Member of the Iowa House of Representatives
- In office January 8, 1866 – January 12, 1868
- Preceded by: William I. Gilchrist
- Succeeded by: Presley G. Bailey
- In office December 6, 1852 – December 3, 1854
- Preceded by: Eliphalet Price
- Succeeded by: Stephen Prentice Yeomans
- Constituency: 32nd district (1852-1854) 46th district (1866-1868)

Personal details
- Born: January 4, 1818 Augusta County, Virginia, U.S.
- Died: August 18, 1886 (aged 68)
- Party: Republican
- Other political affiliations: Whig (until 1854)
- Relatives: Martin Garber (brother) Milton C. Garber (nephew)

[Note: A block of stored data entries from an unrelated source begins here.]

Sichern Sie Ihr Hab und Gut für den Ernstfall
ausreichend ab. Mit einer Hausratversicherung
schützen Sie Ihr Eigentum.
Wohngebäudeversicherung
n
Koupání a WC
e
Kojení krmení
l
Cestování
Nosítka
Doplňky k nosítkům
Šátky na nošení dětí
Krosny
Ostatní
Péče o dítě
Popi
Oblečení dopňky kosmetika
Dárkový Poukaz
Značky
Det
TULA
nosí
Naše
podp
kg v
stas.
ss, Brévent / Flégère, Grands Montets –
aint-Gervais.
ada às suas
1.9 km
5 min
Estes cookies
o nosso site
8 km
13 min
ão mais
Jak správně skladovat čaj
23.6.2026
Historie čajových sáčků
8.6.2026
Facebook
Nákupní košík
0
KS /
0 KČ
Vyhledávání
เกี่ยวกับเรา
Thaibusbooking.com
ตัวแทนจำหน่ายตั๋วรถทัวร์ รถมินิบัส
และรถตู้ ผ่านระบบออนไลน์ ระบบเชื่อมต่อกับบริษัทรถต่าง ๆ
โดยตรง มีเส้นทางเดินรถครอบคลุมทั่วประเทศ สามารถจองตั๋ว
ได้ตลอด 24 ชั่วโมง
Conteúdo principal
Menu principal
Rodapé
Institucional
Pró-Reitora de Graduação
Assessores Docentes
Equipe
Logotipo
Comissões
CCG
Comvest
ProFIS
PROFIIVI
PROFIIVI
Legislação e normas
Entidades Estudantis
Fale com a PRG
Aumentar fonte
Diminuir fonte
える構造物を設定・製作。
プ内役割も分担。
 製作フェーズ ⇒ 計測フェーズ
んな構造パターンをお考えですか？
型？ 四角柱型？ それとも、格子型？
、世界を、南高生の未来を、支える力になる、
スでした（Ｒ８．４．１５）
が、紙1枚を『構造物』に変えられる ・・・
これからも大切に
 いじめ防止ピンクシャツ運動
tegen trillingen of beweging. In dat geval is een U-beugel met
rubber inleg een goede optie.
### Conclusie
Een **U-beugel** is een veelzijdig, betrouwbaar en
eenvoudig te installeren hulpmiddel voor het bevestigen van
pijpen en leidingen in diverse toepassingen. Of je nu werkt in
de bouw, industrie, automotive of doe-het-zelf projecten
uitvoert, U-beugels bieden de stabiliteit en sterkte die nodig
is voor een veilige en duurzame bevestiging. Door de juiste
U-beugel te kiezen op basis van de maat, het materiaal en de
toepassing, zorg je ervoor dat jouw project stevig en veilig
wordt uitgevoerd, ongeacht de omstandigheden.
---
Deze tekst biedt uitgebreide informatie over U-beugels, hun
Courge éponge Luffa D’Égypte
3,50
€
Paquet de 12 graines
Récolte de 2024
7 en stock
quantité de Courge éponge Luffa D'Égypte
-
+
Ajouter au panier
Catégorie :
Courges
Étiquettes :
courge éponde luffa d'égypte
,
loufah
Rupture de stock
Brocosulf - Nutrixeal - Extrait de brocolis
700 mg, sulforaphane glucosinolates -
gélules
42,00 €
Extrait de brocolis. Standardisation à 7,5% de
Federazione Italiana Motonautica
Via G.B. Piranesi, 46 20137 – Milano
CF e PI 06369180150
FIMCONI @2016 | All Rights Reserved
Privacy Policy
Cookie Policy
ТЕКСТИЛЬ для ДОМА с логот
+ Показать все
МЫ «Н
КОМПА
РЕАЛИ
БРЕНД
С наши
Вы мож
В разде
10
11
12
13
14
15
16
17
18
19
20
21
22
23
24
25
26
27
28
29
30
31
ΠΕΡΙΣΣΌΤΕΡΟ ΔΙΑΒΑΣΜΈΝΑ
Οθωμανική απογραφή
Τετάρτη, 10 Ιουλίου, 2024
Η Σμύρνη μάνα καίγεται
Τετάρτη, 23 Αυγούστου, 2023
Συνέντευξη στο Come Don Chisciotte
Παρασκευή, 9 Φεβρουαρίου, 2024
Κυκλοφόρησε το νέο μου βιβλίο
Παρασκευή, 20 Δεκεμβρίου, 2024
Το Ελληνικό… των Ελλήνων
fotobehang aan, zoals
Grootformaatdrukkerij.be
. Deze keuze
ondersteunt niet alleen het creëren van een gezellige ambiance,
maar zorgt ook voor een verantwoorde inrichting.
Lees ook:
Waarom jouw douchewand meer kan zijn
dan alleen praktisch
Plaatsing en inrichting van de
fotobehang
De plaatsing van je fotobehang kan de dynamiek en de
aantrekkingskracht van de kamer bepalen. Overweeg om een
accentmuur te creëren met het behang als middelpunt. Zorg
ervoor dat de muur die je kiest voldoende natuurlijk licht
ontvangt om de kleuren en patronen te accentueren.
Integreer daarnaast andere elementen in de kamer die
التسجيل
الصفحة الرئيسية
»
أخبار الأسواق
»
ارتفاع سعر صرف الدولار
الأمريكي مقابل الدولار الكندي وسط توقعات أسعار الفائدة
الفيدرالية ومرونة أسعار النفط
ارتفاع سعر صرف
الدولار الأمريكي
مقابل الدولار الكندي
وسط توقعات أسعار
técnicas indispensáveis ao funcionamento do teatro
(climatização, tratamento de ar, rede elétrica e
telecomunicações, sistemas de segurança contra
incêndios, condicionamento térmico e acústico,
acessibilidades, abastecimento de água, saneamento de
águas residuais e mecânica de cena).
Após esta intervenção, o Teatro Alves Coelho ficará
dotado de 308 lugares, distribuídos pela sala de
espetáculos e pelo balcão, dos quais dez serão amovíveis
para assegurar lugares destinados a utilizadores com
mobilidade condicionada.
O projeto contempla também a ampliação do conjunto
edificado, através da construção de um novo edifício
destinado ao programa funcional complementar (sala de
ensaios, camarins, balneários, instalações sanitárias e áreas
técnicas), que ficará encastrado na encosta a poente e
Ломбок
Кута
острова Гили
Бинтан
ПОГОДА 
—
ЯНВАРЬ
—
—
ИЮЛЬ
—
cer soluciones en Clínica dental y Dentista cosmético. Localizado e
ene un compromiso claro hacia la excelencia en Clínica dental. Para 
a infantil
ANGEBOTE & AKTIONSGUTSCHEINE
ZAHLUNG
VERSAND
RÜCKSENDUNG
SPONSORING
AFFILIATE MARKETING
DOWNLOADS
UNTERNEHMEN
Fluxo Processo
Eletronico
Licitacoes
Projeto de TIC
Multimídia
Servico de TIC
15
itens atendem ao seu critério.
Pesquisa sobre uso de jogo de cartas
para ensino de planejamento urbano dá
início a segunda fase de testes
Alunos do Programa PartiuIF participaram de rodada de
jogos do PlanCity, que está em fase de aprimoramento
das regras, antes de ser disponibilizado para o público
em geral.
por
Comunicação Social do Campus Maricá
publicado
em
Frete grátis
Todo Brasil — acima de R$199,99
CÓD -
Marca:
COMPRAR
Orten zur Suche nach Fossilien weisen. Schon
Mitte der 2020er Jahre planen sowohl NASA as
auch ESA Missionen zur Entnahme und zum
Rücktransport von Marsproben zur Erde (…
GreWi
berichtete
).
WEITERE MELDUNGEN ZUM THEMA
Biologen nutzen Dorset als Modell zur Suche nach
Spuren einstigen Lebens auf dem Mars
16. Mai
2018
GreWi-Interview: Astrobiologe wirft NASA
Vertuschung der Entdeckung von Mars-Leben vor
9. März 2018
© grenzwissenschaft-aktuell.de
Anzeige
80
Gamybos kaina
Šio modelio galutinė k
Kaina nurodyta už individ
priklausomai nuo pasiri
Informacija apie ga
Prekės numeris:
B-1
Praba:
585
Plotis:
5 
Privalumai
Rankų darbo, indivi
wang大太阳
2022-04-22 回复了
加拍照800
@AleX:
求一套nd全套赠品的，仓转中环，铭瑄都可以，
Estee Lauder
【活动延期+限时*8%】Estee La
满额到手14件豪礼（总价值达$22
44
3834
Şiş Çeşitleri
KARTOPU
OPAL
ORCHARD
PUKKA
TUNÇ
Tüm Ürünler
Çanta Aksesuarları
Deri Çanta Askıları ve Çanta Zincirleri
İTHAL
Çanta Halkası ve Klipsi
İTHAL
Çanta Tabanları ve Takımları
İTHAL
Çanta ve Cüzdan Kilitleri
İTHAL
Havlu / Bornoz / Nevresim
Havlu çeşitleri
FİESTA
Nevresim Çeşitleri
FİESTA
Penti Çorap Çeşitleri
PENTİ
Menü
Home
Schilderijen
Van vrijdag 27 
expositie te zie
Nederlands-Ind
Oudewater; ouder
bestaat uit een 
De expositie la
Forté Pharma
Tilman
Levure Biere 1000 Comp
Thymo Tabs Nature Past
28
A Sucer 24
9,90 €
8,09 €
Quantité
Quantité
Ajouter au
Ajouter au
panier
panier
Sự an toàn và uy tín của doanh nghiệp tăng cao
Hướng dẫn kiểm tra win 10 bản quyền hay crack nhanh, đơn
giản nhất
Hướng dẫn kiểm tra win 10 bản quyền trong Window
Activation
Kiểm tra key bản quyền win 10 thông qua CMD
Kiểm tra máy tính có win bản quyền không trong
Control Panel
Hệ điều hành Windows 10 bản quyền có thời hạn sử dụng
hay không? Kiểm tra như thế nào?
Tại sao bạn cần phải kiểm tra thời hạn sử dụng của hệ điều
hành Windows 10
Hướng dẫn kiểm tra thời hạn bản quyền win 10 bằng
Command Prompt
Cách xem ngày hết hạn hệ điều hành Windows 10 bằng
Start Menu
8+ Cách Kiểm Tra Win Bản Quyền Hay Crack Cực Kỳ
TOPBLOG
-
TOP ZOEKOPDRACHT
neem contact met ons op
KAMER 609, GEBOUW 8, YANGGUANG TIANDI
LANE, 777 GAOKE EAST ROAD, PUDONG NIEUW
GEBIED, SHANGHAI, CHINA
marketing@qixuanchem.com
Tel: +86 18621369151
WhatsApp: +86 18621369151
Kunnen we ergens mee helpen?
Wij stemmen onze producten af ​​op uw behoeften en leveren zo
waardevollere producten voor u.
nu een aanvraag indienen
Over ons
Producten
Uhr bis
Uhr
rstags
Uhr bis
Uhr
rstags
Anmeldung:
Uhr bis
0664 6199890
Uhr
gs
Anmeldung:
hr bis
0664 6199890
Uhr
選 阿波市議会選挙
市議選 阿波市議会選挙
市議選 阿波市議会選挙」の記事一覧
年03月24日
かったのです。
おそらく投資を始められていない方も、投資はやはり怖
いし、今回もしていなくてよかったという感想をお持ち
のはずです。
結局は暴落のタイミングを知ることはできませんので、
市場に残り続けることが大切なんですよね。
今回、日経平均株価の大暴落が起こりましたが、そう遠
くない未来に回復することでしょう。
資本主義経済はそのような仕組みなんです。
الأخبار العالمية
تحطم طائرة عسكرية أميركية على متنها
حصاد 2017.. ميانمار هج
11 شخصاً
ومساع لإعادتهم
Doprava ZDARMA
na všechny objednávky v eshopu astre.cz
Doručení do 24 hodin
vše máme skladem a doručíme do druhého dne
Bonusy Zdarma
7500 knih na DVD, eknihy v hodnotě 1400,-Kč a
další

= John Garber (politician) =

American politician in Iowa (1818–1886)

John Garber (January 4, 1818 – August 18, 1886) was an American politician.

==Personal life==
John Garber was the eldest son of parents Martin Garber and Magdalene Mohler, born in Augusta County, Virginia, on January 4, 1818. In 1831, the Garber family moved to Bellefontaine, Ohio. John Garber married fellow Virginia native Mary C. Rife in 1840, and the couple relocated near Colesburg, Iowa, in 1846. Two years later, they moved to Elkport, where they raised six children. Garber died in Elkport on August 18, 1886.

==Political career==
Garber won his first term on the Iowa House of Representatives as a Whig, and held the District 32 seat from 1852 to 1854. Garber was elected to a Clayton County judgeship in 1860, then elected as county sheriff in 1862. Garber returned to the state house from 1866 to 1868 as a Republican for District 46.